Kinda strange, right? It makes me wonder if there’s something to all that “Law of Attraction” and “The Secret” hype. Maybe if I start thinking positively that I will final in the GH, I’ll need the week of vacation I’ve requested to go to Nationals.

On another note, it’s only Day One of the WWF and I’ve already earned two points. I killed my 200-word goal at Starbucks, completing 1,066 new words β€” and I earned a bonus point just for visiting the Ruby Slippered Sisterhood site to declare my goals.

If I continue to write at this pace, I’ll have to up my goal to at least 400 words a day …

Talk of goal altering reminds me: I have some to add to my list.

β€” Read at least one of the GH entries I’m supposed to judge (after I peruse the judge’s instructions, of course)

β€” Pay my RWA dues. Got my notice yesterday. The drop-dead deadline is Feb. 28.

Today kicks off the Ruby Slippered Sisterhood Winter Writing Festival. I’m so there.

Come join me for the fun!

I haven’t tweaked my goals yet, but I’m stealing a page from Vivi Andrews, who commented that she reserved the right to reassess her goals come Feb. 1. I think that’s an excellent idea.

As many of you know, I’m proud to be a part of the Ruby Slippered Sisterhood’s Winter Writing Festival.
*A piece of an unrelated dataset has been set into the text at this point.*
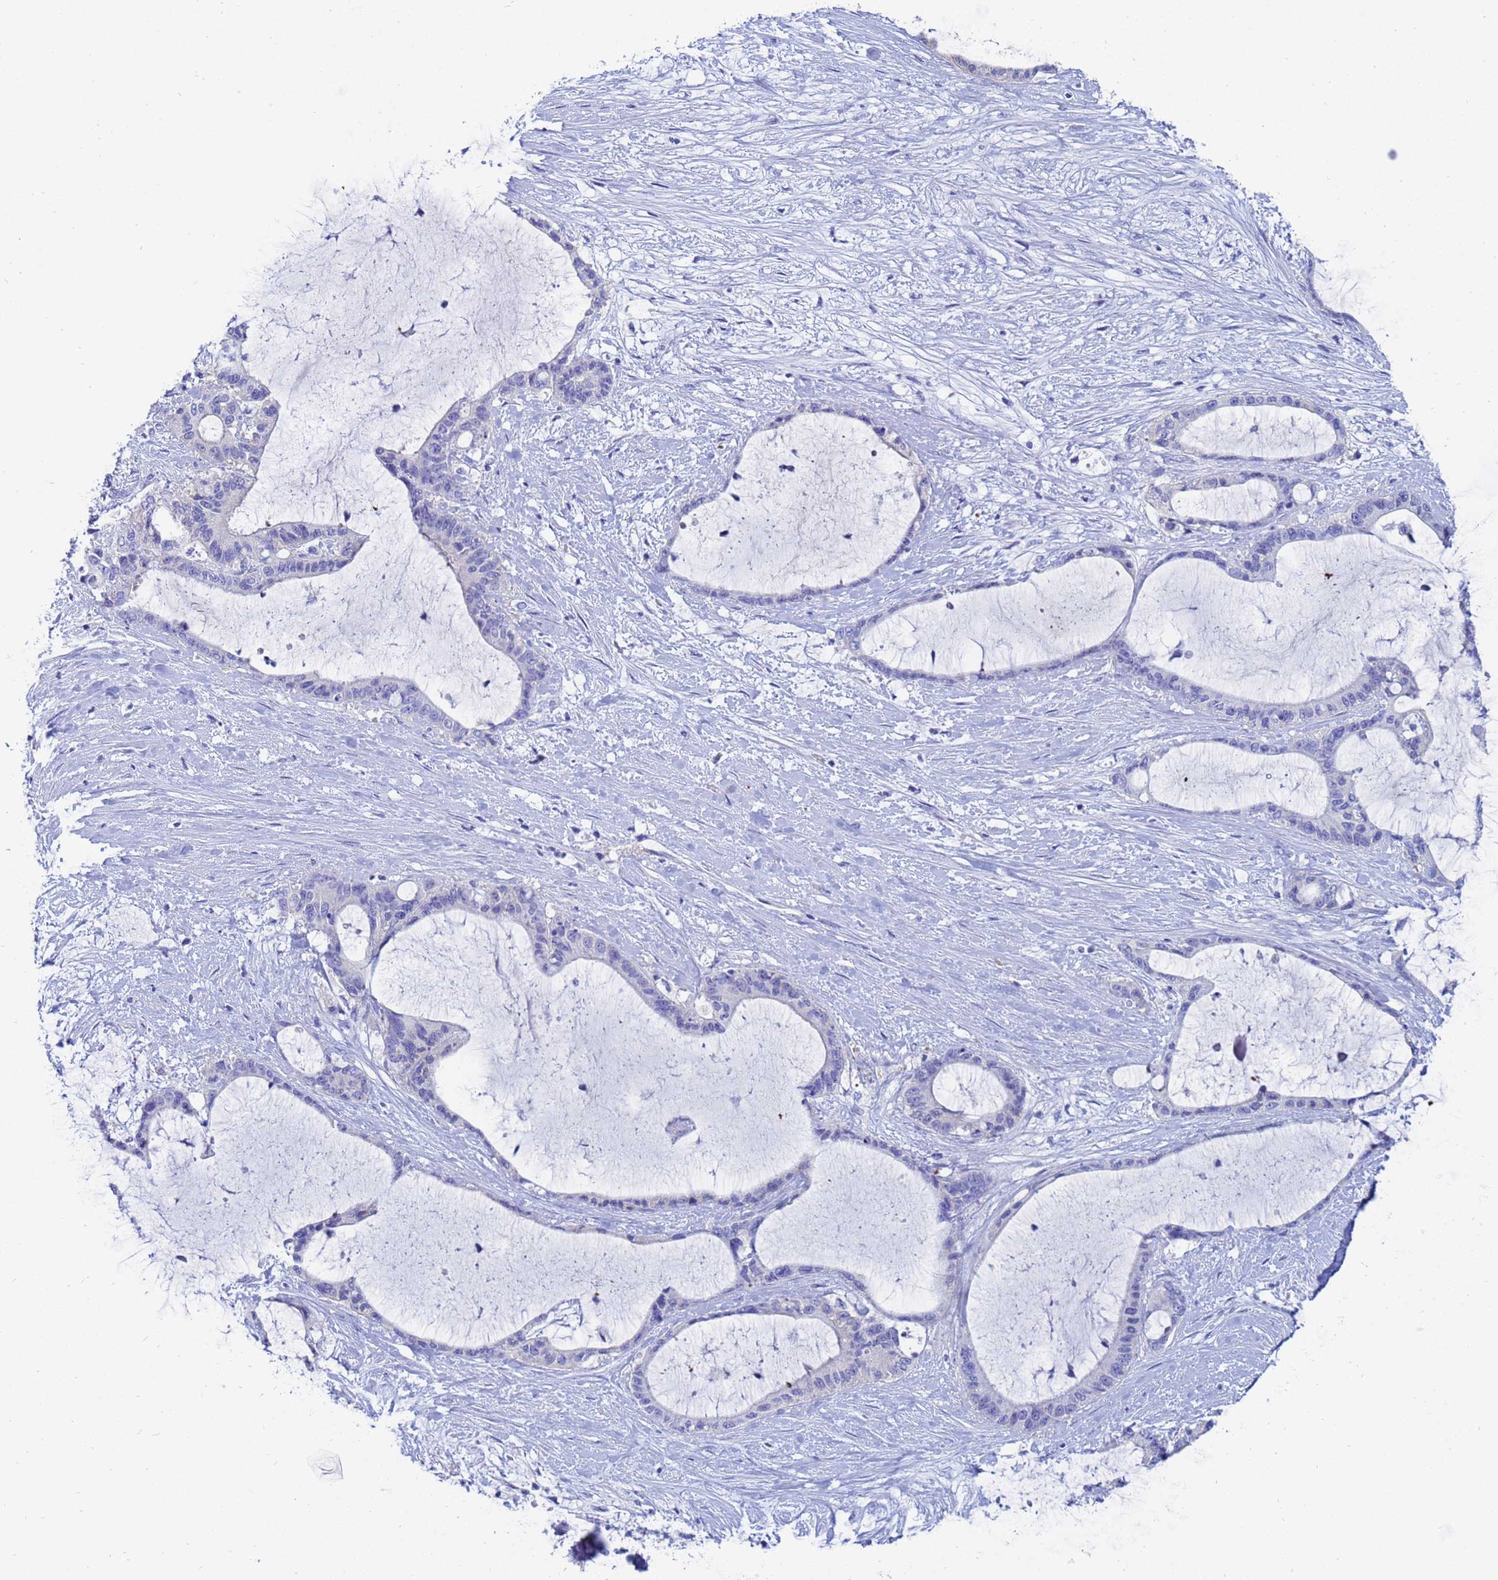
{"staining": {"intensity": "negative", "quantity": "none", "location": "none"}, "tissue": "liver cancer", "cell_type": "Tumor cells", "image_type": "cancer", "snomed": [{"axis": "morphology", "description": "Normal tissue, NOS"}, {"axis": "morphology", "description": "Cholangiocarcinoma"}, {"axis": "topography", "description": "Liver"}, {"axis": "topography", "description": "Peripheral nerve tissue"}], "caption": "Immunohistochemistry photomicrograph of human liver cancer (cholangiocarcinoma) stained for a protein (brown), which displays no staining in tumor cells.", "gene": "UBE2O", "patient": {"sex": "female", "age": 73}}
Sure, it hasn’t started yet. (The kickoff is Jan. 10.) And I just officially signed up here this evening. But I’m eagerly anticipating the kickoff β€” and I’ve been busy trying to craft a list of attainable goals that will still result in a big payoff when the party’s over.

Here’s what I’ve come up with so far:

β€” Write at least 200 words on Beth & Cody’s story OR

β€” Do intensive edit of at least 1 chapter of Meg & Matt or Kenny & Kristi OR

β€” Read one article in one of the many unread issues of RWR I have on file OR

β€” Write a blog post of at least 150 words for this blog, Love & Laughter. Posts for the weight loss blog don’t count.

There you have it β€” a list of simple and attainable goals that will still add up to big progress.

I may revisit this list again before Jan. 10 to tweak my options. But I think it’s a pretty complete just the way it is.

Any thoughts? What would you like to see me do?